Draco lève un sourcil septique dans sa direction, car il n'est pas stupide et il sait bien qu'entre eux c'est toujours gênant. Pour la première fois dans la soirée, Potter a l'air confus et un peu coupable. C'est adorable d'ailleurs. Ça donne presque envie à Draco de lui pardonner d'avoir mentionner le nom de Denis Crivey.

-Ce que je veux dire, reprend-t-il en passant une main nerveuse dans ses cheveux ce qui fait que la serviette se détache de ses épaules et que Draco a maintenant une vue imprenable sur son torse nu, c'est que quand je parle avec toi je me sens comme au bord d'un précipice. Je crois que le moindre faux pas va nous pousser à nous lancer des maléfices. Et ce n'est jamais ennuyeux. J'aime bien ça. C'est quelque chose qui n'a jamais changé. Quand on était gosse c'était déjà comme ça, quand on était ensemble c'était comme ça. Et c'est encore comme ça maintenant.

Les mamelons de Potter sont érigés et il a la chair de poule. Draco a donc mis du temps à comprendre le sens des paroles du brun et il lui faut un effort considérable pour déglutir et détourner les yeux ailleurs.

Il pense que Harry Potter a froid et qu'il est complétement inconscient de l'effet qu'il lui fait.

Il pense qu'il déteste Crivey et peut-être que c'est perdu d'avance de vouloir Harry à ce point. Harry qui ne veut plus de lui. Et Draco ne sait pas s'il pourra même lui faire confiance à nouveau, car même toutes ses années après, il ne se sent pas à la hauteur de cet homme et la jalousie qu'il ressent le fait se sentir minable. Pour faire confiance à l'autre, il faut déjà avoir confiance en soi et Draco qui croyait avoir dépasser ce cap, se rend compte qu'il a encore du chemin à faire pour être en accord avec ce qu'il est.

Alors à quoi bon se battre ? A quoi bon même tenter quelque chose ?

Sauf que…

Sauf que, à son corps défendant l'espoir vient de lui être redonné par l'aveu imprévu-et inconscient- de Harry qui croit peut-être ne plus vouloir des montagnes russes mais qui aime encore les précipices après tout.

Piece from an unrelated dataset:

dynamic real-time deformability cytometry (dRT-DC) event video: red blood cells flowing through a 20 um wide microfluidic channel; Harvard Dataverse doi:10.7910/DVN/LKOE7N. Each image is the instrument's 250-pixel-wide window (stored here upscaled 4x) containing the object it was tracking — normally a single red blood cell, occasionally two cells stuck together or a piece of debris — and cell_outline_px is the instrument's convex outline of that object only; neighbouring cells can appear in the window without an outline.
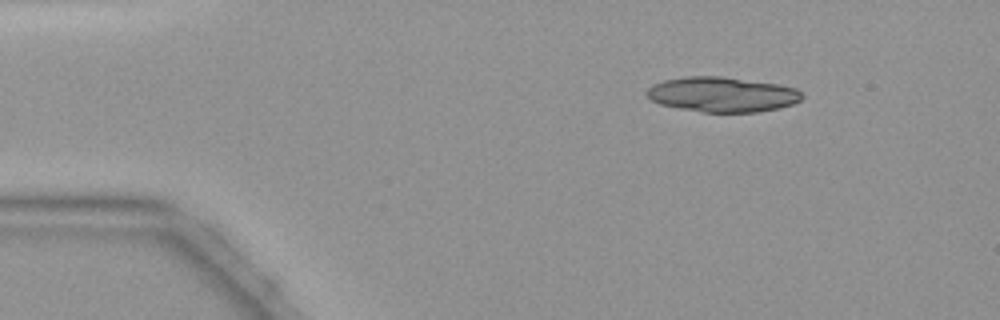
{"species": "common noctule bat (a hibernating species)", "species_latin": "Nyctalus noctula", "temperature_condition": "warm", "stored_images_in_passage": 39, "segment_of_instrument_passage": [1, 2], "camera_frame_rate_fps": 3000, "um_per_image_px": 0.085, "animal": {"sex": "female", "body_mass_g": 19.9}, "frame": {"image": 1, "passage_image": 1, "time_ms": 0.0, "image_size_px": [1000, 320], "cell_outline_px": [[804, 96], [800, 100], [792, 104], [780, 108], [756, 112], [704, 112], [680, 108], [660, 104], [652, 100], [644, 92], [652, 84], [664, 80], [684, 76], [720, 76], [776, 84], [796, 88]], "centroid_in_image_um": [61.37, 8.02], "position_along_channel_um": 23.6, "area_um2": 31.56}}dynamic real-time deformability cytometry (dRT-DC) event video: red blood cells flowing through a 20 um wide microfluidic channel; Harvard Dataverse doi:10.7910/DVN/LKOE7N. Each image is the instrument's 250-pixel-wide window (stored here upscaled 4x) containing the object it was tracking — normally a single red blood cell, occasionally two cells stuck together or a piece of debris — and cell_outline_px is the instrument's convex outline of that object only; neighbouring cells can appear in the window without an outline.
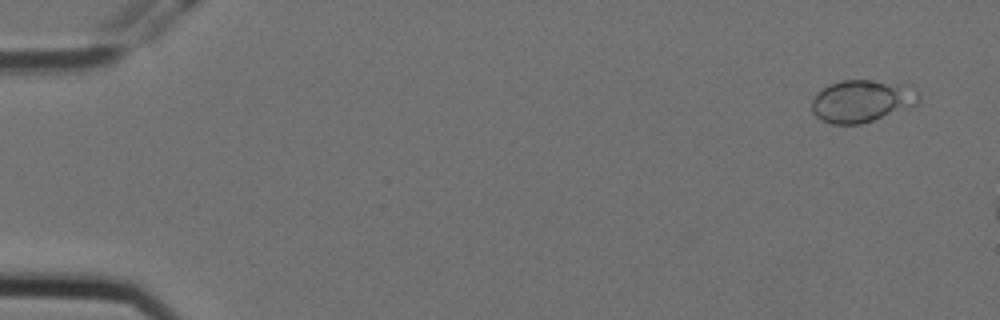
{"species": "Egyptian fruit bat (a non-hibernating species)", "species_latin": "Rousettus aegyptiacus", "temperature_condition": "cold", "stored_images_in_passage": 3, "camera_frame_rate_fps": 3000, "um_per_image_px": 0.085, "animal": {"sex": "female"}, "frame": {"image": 1, "passage_image": 1, "time_ms": 0.0, "image_size_px": [1000, 320], "cell_outline_px": [[920, 100], [916, 104], [908, 108], [860, 124], [832, 124], [816, 116], [812, 112], [812, 100], [816, 92], [828, 84], [840, 80], [868, 80], [908, 84], [920, 96]], "centroid_in_image_um": [73.24, 8.57], "position_along_channel_um": 11.8, "area_um2": 26.36}}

II ne s'est jamais battu pour eux et ça fait trois ans qu'il se sent vide, triste et solitaire au point qu'il n'arrive même plus à s'en cacher derrière sa mauvaise foi.

S'il est vraiment l'homme de la vie de Harry Potter alors il est temps qu'il se comporte comme tel.

Alors Draco, assit sur un banc, le cœur battant trop vite car l'homme qui se tient tranquillement à côté de lui à toujours eu ce pouvoir sur lui, prend une grave décision : Puisque Potter aime les précipices, Draco va le faire tomber.